• [Task details] Set down the lines below exactly as they appear, from the first line through the line containing "PC oder auf", both ends included.

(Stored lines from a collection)
= Beginning of Section =
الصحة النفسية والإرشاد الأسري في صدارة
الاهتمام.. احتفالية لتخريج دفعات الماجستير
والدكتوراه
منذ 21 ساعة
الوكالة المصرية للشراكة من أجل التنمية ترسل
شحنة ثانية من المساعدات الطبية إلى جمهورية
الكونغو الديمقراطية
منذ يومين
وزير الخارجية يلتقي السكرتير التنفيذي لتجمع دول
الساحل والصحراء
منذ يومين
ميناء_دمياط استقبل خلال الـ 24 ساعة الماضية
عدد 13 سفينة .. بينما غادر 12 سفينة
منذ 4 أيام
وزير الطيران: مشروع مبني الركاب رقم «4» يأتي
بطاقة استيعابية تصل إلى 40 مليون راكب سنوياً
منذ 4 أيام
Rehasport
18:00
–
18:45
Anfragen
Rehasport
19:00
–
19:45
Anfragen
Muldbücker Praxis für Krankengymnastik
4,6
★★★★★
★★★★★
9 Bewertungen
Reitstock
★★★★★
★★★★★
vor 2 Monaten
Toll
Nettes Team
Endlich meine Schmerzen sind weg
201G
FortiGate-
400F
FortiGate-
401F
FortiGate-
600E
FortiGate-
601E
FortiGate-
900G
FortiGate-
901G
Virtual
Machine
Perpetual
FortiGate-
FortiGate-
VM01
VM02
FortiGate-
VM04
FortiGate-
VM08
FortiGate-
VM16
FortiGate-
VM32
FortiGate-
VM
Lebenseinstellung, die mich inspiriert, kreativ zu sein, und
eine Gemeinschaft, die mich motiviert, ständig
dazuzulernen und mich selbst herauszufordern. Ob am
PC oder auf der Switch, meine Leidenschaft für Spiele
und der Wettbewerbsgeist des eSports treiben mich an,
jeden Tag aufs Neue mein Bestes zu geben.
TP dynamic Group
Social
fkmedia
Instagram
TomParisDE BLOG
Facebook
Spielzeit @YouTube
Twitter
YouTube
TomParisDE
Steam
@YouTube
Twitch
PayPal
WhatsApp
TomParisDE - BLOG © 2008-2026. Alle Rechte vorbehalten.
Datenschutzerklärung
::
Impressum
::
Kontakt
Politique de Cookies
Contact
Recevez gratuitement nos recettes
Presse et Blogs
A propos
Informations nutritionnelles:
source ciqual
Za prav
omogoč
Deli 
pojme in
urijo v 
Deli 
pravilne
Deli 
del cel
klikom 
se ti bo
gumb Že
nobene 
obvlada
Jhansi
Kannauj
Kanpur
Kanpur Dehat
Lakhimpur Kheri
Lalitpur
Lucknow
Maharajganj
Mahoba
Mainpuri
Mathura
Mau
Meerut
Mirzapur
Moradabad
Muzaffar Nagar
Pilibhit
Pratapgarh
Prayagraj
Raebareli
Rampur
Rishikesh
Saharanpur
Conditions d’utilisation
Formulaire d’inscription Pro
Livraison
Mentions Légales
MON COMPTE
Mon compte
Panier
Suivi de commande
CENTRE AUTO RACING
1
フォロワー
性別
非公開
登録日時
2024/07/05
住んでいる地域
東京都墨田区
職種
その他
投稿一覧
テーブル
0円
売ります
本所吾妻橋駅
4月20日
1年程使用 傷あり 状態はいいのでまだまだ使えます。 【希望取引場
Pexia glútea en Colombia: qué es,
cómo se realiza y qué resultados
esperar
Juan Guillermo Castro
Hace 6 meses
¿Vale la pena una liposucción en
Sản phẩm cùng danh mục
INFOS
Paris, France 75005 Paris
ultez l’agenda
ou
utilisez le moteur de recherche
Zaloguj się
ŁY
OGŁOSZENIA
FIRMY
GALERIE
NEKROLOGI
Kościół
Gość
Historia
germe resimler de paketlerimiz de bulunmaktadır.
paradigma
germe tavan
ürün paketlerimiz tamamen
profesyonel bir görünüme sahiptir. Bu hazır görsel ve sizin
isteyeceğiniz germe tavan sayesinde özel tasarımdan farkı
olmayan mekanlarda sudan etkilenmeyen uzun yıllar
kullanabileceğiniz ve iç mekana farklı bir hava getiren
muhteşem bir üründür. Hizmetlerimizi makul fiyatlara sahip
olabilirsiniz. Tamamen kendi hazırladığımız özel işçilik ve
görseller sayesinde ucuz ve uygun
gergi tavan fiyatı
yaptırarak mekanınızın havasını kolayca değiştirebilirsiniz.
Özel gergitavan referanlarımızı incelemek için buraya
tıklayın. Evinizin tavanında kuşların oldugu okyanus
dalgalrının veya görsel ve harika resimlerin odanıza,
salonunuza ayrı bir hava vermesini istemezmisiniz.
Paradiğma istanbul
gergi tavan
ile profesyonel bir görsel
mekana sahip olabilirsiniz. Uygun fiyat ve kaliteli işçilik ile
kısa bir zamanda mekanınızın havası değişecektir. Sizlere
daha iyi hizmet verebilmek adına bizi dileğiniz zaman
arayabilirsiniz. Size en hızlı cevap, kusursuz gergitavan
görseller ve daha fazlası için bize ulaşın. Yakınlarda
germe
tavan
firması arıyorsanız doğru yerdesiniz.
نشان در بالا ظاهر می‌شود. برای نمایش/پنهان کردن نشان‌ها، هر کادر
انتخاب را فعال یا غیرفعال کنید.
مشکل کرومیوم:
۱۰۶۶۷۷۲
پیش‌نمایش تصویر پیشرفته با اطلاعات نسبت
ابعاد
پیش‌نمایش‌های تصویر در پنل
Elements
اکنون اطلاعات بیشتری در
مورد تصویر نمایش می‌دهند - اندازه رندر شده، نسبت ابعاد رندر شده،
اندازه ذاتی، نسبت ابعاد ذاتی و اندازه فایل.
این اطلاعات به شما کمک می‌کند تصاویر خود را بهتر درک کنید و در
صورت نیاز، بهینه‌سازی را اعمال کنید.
= End of Section =
• [Worked solution]
الصحة النفسية والإرشاد الأسري في صدارة
الاهتمام.. احتفالية لتخريج دفعات الماجستير
والدكتوراه
منذ 21 ساعة
الوكالة المصرية للشراكة من أجل التنمية ترسل
شحنة ثانية من المساعدات الطبية إلى جمهورية
الكونغو الديمقراطية
منذ يومين
وزير الخارجية يلتقي السكرتير التنفيذي لتجمع دول
الساحل والصحراء
منذ يومين
ميناء_دمياط استقبل خلال الـ 24 ساعة الماضية
عدد 13 سفينة .. بينما غادر 12 سفينة
منذ 4 أيام
وزير الطيران: مشروع مبني الركاب رقم «4» يأتي
بطاقة استيعابية تصل إلى 40 مليون راكب سنوياً
منذ 4 أيام
Rehasport
18:00
–
18:45
Anfragen
Rehasport
19:00
–
19:45
Anfragen
Muldbücker Praxis für Krankengymnastik
4,6
★★★★★
★★★★★
9 Bewertungen
Reitstock
★★★★★
★★★★★
vor 2 Monaten
Toll
Nettes Team
Endlich meine Schmerzen sind weg
201G
FortiGate-
400F
FortiGate-
401F
FortiGate-
600E
FortiGate-
601E
FortiGate-
900G
FortiGate-
901G
Virtual
Machine
Perpetual
FortiGate-
FortiGate-
VM01
VM02
FortiGate-
VM04
FortiGate-
VM08
FortiGate-
VM16
FortiGate-
VM32
FortiGate-
VM
Lebenseinstellung, die mich inspiriert, kreativ zu sein, und
eine Gemeinschaft, die mich motiviert, ständig
dazuzulernen und mich selbst herauszufordern. Ob am
PC oder auf der Switch, meine Leidenschaft für Spiele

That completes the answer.